There was a pause. He could almost picture her tilting her head, tucking a strand of hair behind her ear, the way she always did when she was thinking. "Right. Important business." Her tone was teasing, but soft. Then, after a beat: "You didn't even say goodbye."

That hit him harder than he expected. He closed his eyes, gripping the phone tighter. "Would you have noticed, Bella? You seemed… busy."

She laughed lightly, unaware of the weight behind his words. "Oh, you mean with the customer? He had such an interesting ring. You should have seen it up close; it was carved with tiny patterns.

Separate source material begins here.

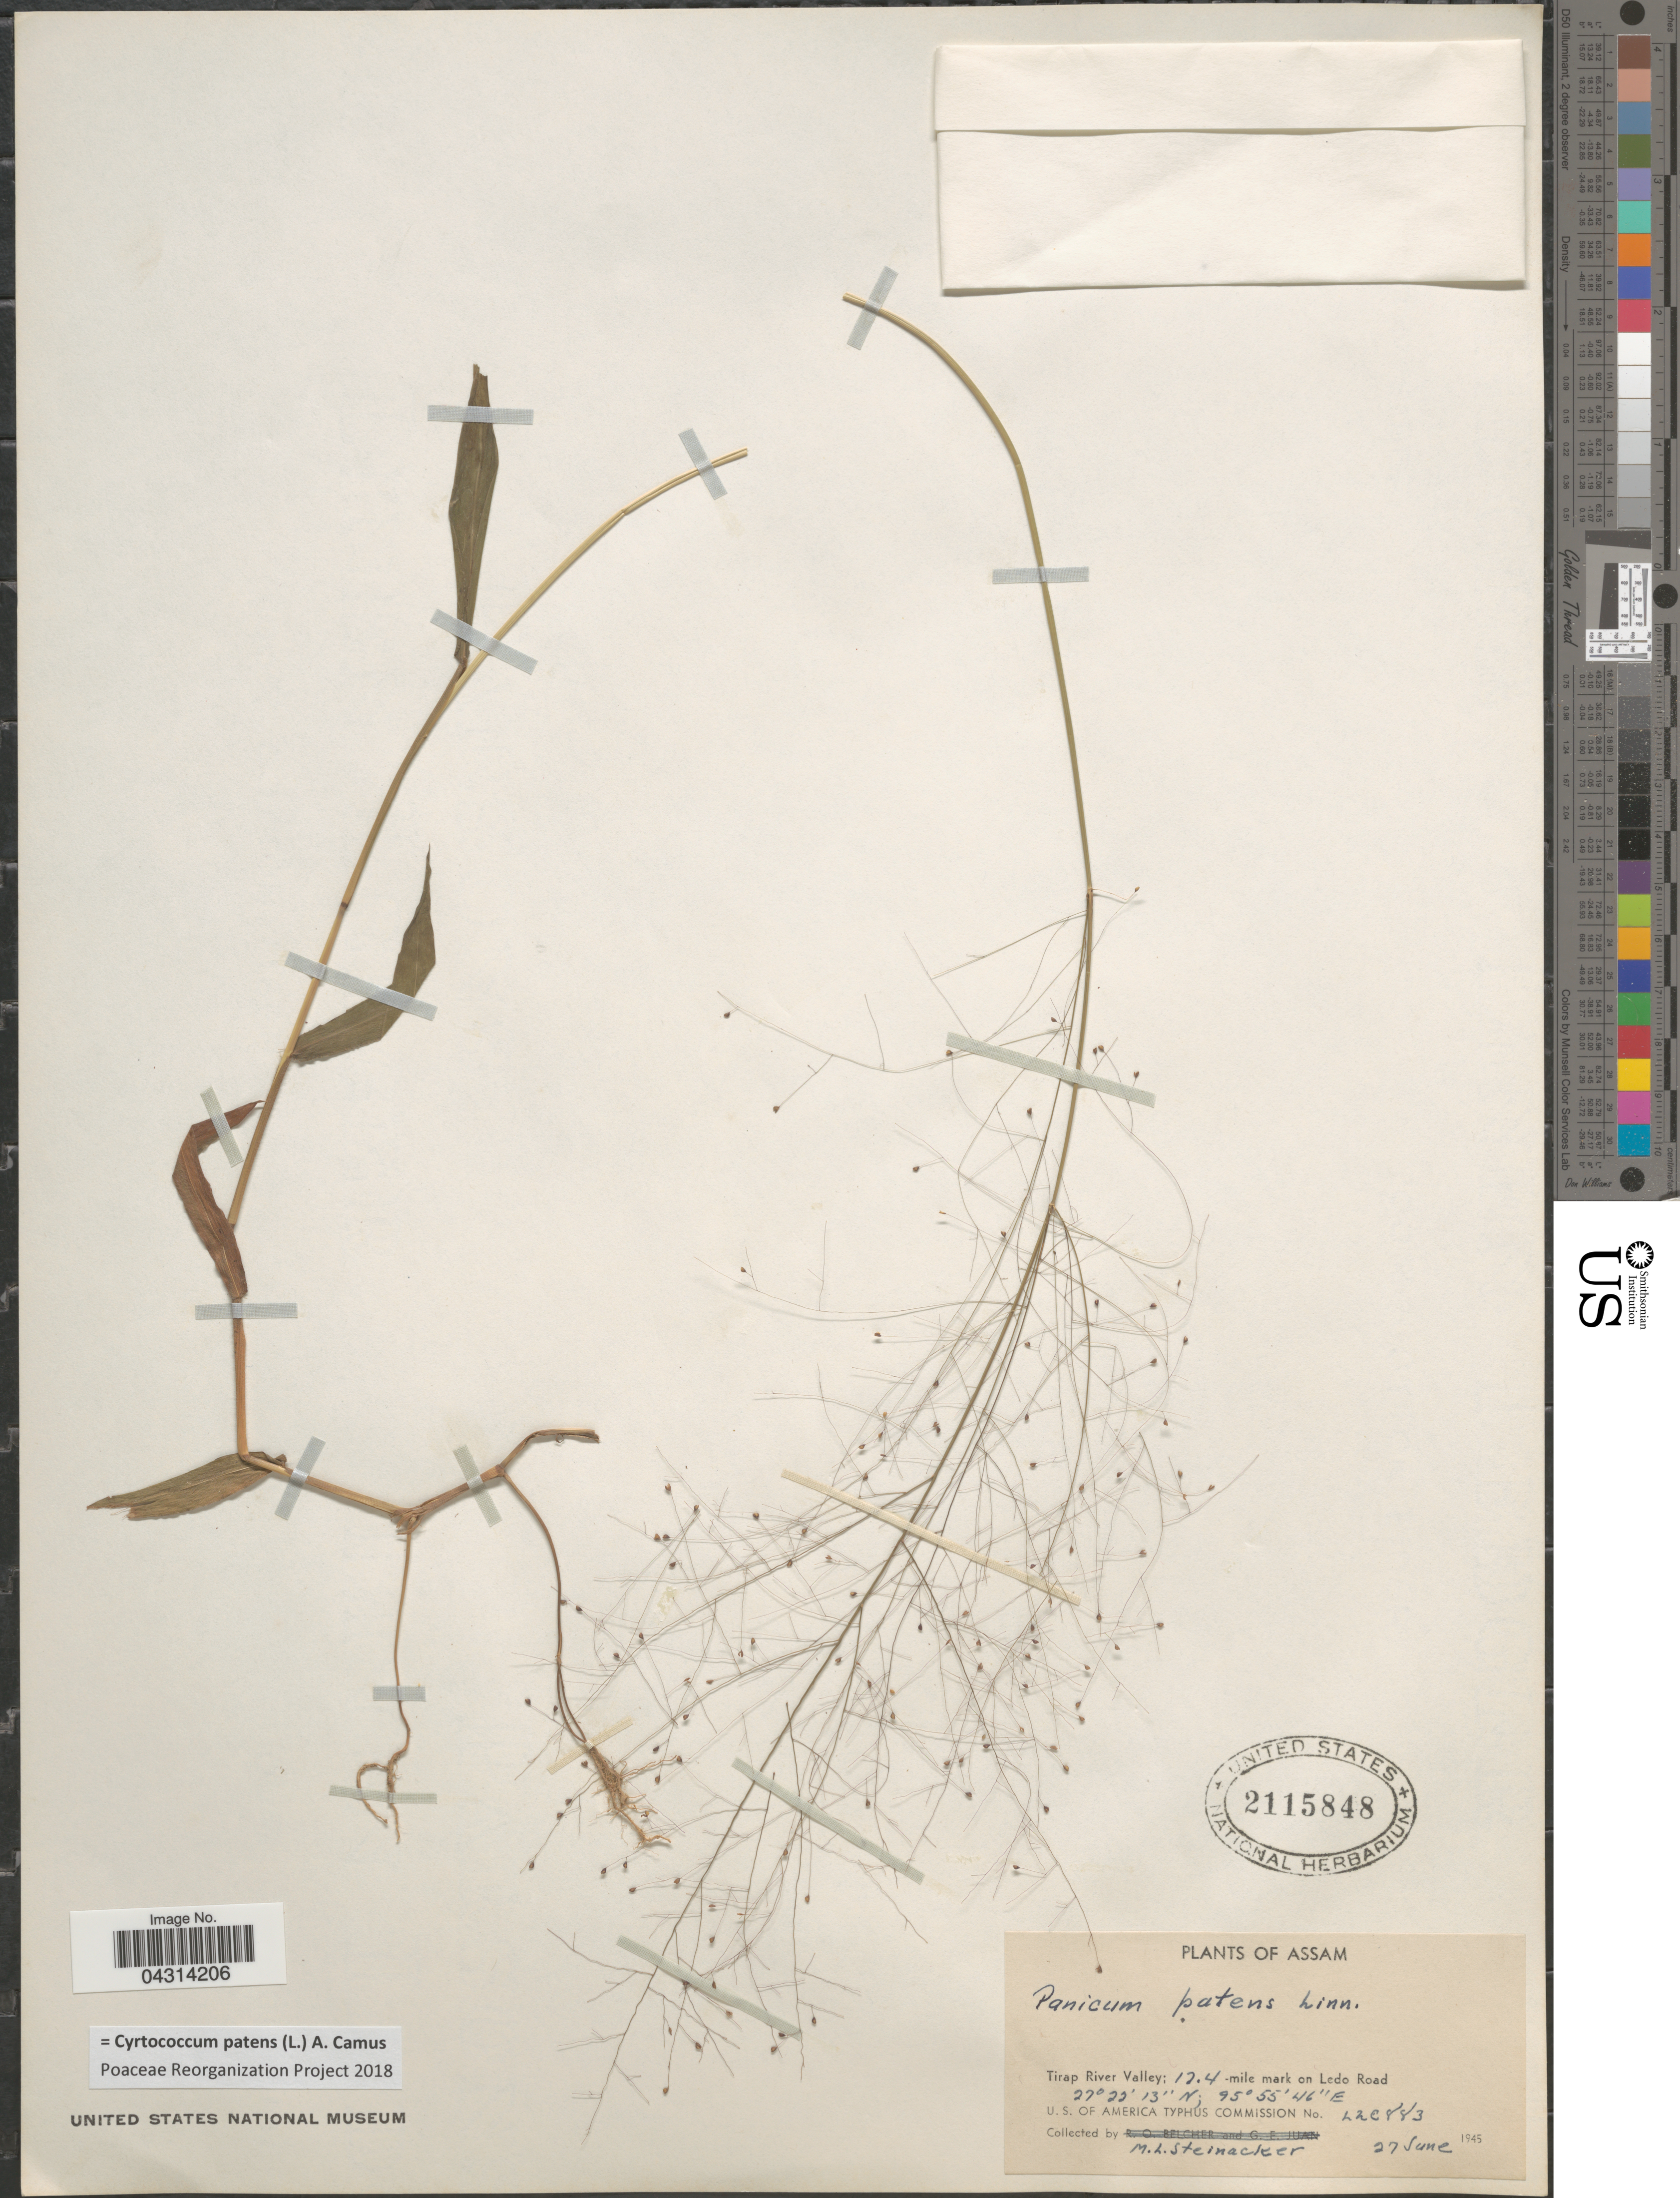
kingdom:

I love little details like that."

Her words were innocent. Harmless. But to him, it wasn't.

"I saw," he muttered, almost more to himself than to her.

Another pause. This time, her voice softened. "Are you… upset with me?"

He turned from the window, pacing slowly across the room, the echo of his shoes filling the empty boardroom. He didn't know how to answer her. He didn't want to sound possessive, yet he couldn't lie either.

"No," he said finally, though his chest ached with restraint. "I'm just… distracted."

"Distracted," she repeated, her voice laced with curiosity. "By work? Or…"

She let the sentence trail off, leaving him in silence thick enough to feel. He could almost hear her smile through the phone, that knowing, playful curve of her lips she used when she wanted to draw something out of him.

He exhaled slowly, his composure thinning. "Bella." His voice dropped lower, rougher, carrying everything he couldn't bring himself to say outright.

"Yes, Andrew?" she whispered.

For a long heartbeat, he said nothing. The words hovered on the edge of his tongue, how her laughter haunted him, how he hated watching her give pieces of herself away so freely, how he wanted her attention only for himself. But he swallowed it all, forcing the storm back into silence.

"I'll see you soon," he said instead, before hanging up.

The screen went dark in his hand, but her voice lingered in his head, impossible to forget.